Calculate the strain energy per unit volume in a brass wire of length $3m$ and are of cross-section $0.6m{m^2}$ when it is stretched by $3mm$ and a force of $6kgwt$ is applied to its free end.

Answer 1

Hint: Strain is defined as the ratio of change in configuration to the original configuration. Strain Energy is defined as the work done in changing the original configuration of the object to said configuration.

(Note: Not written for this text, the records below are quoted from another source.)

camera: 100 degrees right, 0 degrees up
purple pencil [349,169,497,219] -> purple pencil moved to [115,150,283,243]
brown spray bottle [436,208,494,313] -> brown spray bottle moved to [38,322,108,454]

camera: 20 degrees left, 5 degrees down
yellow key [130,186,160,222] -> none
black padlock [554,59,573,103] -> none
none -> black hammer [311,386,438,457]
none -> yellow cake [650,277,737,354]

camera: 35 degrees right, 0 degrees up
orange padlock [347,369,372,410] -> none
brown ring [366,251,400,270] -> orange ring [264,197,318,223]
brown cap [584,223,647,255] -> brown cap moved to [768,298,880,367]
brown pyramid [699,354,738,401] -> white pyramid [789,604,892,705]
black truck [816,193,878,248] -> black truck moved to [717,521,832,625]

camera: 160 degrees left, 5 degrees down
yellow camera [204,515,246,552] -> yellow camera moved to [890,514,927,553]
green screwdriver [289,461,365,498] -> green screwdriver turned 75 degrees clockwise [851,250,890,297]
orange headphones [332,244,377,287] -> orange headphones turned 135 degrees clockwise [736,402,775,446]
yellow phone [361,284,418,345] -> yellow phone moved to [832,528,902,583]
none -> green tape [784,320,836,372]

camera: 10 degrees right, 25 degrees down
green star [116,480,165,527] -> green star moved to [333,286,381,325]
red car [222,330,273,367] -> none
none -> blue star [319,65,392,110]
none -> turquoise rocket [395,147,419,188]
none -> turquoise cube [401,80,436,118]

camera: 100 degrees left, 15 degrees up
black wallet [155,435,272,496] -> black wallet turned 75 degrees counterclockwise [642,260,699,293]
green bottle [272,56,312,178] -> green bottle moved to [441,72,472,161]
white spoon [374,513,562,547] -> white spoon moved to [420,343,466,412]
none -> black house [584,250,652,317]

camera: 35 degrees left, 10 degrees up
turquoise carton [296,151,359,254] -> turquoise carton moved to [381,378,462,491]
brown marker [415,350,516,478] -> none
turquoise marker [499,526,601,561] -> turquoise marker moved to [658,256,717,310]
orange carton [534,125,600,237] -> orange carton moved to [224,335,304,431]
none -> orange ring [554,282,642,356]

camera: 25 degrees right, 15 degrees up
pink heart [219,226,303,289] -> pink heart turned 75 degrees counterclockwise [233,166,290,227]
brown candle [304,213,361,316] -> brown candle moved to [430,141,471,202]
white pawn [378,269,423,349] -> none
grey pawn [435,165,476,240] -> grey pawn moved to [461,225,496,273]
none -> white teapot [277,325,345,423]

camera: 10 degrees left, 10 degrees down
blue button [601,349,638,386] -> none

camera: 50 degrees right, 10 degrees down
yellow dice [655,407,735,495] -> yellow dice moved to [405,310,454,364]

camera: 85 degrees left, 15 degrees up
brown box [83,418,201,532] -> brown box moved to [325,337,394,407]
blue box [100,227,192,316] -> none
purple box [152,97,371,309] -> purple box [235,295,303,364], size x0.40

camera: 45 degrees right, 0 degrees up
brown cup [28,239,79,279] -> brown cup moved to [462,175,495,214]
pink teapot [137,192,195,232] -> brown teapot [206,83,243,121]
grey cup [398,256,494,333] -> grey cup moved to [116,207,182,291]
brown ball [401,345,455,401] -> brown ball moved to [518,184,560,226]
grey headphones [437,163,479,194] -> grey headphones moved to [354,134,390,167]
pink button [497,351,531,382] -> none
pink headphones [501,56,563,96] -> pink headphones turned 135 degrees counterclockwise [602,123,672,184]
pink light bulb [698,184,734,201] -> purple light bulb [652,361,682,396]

Complete step by step answer:
Whenever an external force is applied on a fixed object, that force tends to change the configuration of that object, rather than changing its state of motion. This force is known as the deforming force. This deforming force produces effects on the object like Stress and Strain.
Stress: Stress is defined as the ratio of the deforming force applied on the object to the cross-section area on which the force is being applied.
Strain: Strain is defined as the ratio of change in configuration to the original configuration. Since strain is a ratio of two similar quantities, it has no dimensions and units. Strain are of three types – Linear, Volumetric and Shear.
Linear Strain: When the deforming force produces a change in length alone, the strain produced in the object is known as the linear strain.
Volumetric Strain: When the deforming force produces a change in volume of the object, the strain produced in the object is known as volumetric strain.
Shear Strain: When the deforming force produces a change in shape of the object without changing its volume, the strain produced in that object is known as Shear Strain.
Now in the above case, we are concerned with Linear Strain only as there is a change in length. So,
$Stress = \dfrac{F}{A}$
Where, $F = $Deforming force$ = 6kgwt = 6 \times 9.8N = 58.8N$
     $A = $Cross-section area$ = 0.6m{m^2} = 6 \times {10^{ - 7}}{m^2}$
So, $Stress = \dfrac{{58.8}}{{6 \times {{10}^{ - 7}}}}$
$ \Rightarrow Stress = 9.8 \times {10^7}N{m^{ - 2}}$
And $Strain = \dfrac{{\Delta L}}{L}$
Where, $\Delta L = $Change in length$ = 3mm = 3 \times {10^{ - 3}}m$
     $L = $Original Length$ = 3m$
So, $Strain = \dfrac{{3 \times {{10}^{ - 3}}}}{3}$
$ \Rightarrow Strain = {10^{ - 3}}$
Now, for strain energy per unit volume,
${U_V} = \dfrac{1}{2} \times Stress \times Strain$
Where, ${U_V} = $Strain Energy per unit volume.
$ \Rightarrow {U_V} = \dfrac{1}{2} \times 9.8 \times {10^7} \times {10^{ - 3}}$
$ \Rightarrow {U_V} = 4.9 \times {10^4}J{m^{ - 3}}$
$\therefore {U_V} = 49000J/{m^3}$

And thus, the strain energy stored per unit volume in the wire is $49000J/{m^3}$.

Note: The strain energy per unit volume is actually the potential energy produced in the object because of the change in its configuration per unit volume. This energy is stored in the object because of the work done in performing that change in configuration. The strain energy can be calculated by other formulae as well, which are
${U_V} = \dfrac{1}{2} \times \dfrac{{F \times \Delta L}}{{A \times L}} = \dfrac{1}{2} \times Stress \times Strain = \dfrac{1}{2} \times Y \times {\left( {Strain} \right)^2} = \dfrac{1}{{2Y}} \times {\left( {Stress} \right)^2}$
Where, $Y = $Young’s modulus$ = \dfrac{{Stress}}{{Strain}}$.